Grâce aux fous furieux?
Lors du dernier CA de l'ASBL Chemins de Wallonie, quelque 80 cas ont été passés en revue dont 16 en Hainaut: «Cette augmentation d'obstructions, de voies de fait, de vandalisme, de signalétiques arrachées, de poses de panneaux dissuasifs illégaux… est interpellante et, en l'absence d'interface, les positions risquent de se radicaliser.» La vague de demandes de suppression et cette stratégie de mise devant le fait accompli n'épargnent pas la Wallonie picarde. En 2020-2021, notre journal a relaté plusieurs cas: le sentier du Bédeau (Kain), Eul Vouye Daniel (Buissenal), le sentier 119 (Frasnes-lez-Buissenal), le chemin de la coupure de Léaucourt (Pecq) les sentiers 176 et 221 (Ellezelles) ou encore le chemin 10 (Warchin).

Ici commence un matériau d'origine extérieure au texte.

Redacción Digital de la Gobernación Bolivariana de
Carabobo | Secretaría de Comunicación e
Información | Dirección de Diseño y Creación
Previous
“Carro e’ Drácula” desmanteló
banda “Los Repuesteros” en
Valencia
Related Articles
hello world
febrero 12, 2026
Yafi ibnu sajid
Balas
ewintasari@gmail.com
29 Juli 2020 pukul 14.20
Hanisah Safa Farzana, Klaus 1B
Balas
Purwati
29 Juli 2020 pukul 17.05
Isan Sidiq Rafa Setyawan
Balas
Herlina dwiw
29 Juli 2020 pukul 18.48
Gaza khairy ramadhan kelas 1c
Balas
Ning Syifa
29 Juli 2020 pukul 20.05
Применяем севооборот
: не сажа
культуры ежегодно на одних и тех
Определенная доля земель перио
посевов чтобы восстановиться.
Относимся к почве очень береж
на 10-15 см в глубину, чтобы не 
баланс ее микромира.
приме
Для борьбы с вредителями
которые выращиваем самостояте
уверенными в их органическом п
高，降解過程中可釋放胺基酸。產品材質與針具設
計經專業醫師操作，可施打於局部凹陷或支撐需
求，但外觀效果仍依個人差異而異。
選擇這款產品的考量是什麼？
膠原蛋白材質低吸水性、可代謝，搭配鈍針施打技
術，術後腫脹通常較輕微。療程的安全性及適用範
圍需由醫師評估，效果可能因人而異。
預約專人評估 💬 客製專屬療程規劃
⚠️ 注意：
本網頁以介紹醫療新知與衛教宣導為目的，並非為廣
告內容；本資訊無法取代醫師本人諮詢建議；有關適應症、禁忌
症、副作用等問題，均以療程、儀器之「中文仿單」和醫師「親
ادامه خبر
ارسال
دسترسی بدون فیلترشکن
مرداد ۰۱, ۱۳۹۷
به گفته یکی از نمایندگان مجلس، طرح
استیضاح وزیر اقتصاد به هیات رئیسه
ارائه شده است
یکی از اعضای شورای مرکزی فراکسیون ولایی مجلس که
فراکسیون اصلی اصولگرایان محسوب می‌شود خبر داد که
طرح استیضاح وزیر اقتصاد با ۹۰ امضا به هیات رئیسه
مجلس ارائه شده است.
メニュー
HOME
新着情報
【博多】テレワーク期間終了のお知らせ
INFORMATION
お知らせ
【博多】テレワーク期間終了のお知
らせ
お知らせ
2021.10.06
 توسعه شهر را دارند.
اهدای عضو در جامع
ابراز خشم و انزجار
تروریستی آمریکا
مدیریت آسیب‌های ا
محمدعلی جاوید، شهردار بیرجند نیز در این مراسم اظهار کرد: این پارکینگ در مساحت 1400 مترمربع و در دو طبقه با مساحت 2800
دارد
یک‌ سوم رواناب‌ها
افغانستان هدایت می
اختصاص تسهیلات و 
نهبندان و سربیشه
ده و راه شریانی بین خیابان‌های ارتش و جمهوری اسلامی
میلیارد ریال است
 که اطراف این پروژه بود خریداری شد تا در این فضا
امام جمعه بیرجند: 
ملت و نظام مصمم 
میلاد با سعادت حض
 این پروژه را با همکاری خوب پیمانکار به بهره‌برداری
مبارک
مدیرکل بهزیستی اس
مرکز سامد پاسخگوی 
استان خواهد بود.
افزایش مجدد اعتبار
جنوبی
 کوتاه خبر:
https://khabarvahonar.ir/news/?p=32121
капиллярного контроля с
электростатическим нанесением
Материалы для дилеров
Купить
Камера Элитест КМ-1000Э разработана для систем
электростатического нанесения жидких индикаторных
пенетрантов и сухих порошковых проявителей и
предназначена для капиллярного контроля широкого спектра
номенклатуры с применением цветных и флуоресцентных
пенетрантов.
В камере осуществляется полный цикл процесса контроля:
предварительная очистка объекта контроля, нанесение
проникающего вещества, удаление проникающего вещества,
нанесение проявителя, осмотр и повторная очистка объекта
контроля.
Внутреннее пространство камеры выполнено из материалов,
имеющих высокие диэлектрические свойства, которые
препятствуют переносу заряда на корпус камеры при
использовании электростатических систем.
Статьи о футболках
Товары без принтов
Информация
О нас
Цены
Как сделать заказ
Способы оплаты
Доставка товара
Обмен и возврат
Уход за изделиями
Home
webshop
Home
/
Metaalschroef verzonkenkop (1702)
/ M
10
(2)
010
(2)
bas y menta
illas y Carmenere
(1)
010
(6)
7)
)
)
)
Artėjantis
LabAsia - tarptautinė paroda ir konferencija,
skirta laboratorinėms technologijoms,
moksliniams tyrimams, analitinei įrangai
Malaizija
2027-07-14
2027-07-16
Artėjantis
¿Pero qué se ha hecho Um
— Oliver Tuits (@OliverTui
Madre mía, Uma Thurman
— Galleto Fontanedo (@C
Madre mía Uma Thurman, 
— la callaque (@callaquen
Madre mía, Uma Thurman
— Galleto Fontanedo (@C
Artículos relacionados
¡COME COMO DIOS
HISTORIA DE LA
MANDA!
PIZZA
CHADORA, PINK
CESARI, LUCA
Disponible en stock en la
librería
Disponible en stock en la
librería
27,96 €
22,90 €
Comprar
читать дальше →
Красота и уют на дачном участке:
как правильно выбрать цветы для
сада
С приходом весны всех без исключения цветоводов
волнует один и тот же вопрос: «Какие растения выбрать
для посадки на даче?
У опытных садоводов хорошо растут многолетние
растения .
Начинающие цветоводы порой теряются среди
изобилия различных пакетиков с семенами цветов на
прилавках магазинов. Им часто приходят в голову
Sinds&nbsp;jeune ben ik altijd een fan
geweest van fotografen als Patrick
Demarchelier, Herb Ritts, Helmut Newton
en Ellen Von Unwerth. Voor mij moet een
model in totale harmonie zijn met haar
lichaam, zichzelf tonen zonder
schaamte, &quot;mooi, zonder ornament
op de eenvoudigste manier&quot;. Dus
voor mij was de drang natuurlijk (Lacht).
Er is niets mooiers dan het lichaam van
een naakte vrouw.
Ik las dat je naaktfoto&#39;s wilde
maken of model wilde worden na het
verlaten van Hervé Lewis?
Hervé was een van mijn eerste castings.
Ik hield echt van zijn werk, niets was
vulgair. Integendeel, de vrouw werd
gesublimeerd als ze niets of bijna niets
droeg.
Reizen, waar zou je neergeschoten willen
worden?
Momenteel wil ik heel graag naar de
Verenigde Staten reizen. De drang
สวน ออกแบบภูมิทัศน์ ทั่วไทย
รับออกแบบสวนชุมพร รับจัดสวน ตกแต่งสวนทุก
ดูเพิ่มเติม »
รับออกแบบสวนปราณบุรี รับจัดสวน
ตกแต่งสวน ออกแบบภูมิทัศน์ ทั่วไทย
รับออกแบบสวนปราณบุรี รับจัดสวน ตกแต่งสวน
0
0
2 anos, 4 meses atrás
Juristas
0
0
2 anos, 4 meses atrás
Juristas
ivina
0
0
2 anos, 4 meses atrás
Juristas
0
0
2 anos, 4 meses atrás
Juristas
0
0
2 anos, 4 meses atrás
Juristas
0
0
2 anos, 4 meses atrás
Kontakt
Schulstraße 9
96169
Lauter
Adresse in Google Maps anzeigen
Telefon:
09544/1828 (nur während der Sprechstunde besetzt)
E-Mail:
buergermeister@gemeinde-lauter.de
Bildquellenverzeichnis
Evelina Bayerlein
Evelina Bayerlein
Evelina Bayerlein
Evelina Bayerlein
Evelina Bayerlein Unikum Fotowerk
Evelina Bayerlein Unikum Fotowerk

«À chaque fois, des sentinelles ont donné l'alerte. Il s'est ensuivi des dépôts de plaintes, des constats de police, des enquêtes publiques, des pétitions…, commente M. Richart. Certaines procédures ont abouti et ont rendu leur verdict. Pour deux cas ci-avant mentionnés, l'enquête publique a fait «pschitt» puisque, des mois après la clôture de l'enquête, les résultats n'ont pas été communiqués! Ces hors délais en disent long sur l'imbroglio provoqué par les personnes qui s'imaginaient que leur demande de suppression passerait comme une lettre à la poste. Quand comprendront-ils qu'il vaut mieux chercher une solution à l'amiable (tourniquets, chicanes, échaliers, barrières ouvrables, déplacements alternatifs crédibles) que de s'aventurer dans des procédures onéreuses et à l'issue encore plus problématique?»